*Data supplied:*
☆ ☆ ☆ ☆ ☆ ☆ ☆

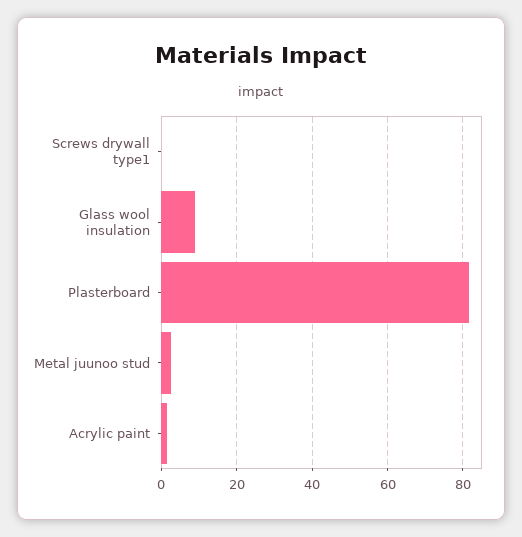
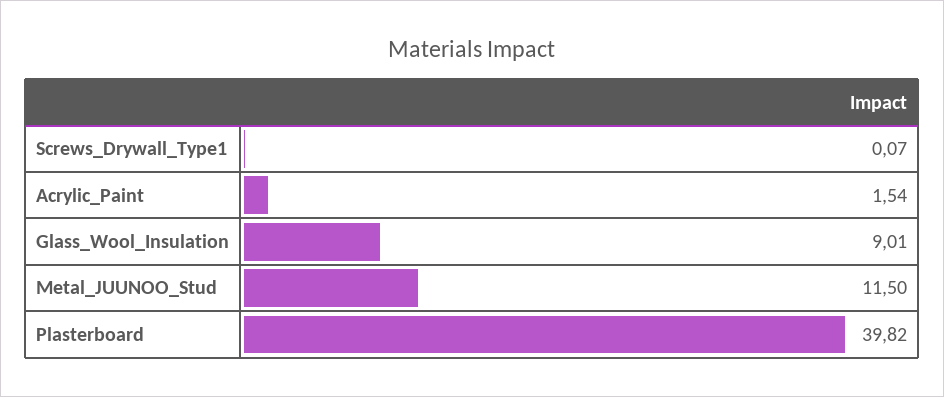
  {
    "Screws drywall type1": 0.07,
    "Glass wool insulation": 9.01,
-   "Plasterboard": 82,
+   "Plasterboard": 39.82,
-   "Metal juunoo stud": 2,
+   "Metal juunoo stud": 11.5,
    "Acrylic paint": 1.54
  }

☆ ☆ ☆ ☆ ☆ ☆ ☆

*Exercise directions:* Without the pictures, return each entry exactly as given.

*Your response:*
  {
    "Screws drywall type1": 0.07,
    "Glass wool insulation": 9.01,
-   "Plasterboard": 82,
+   "Plasterboard": 39.82,
-   "Metal juunoo stud": 2,
+   "Metal juunoo stud": 11.5,
    "Acrylic paint": 1.54
  }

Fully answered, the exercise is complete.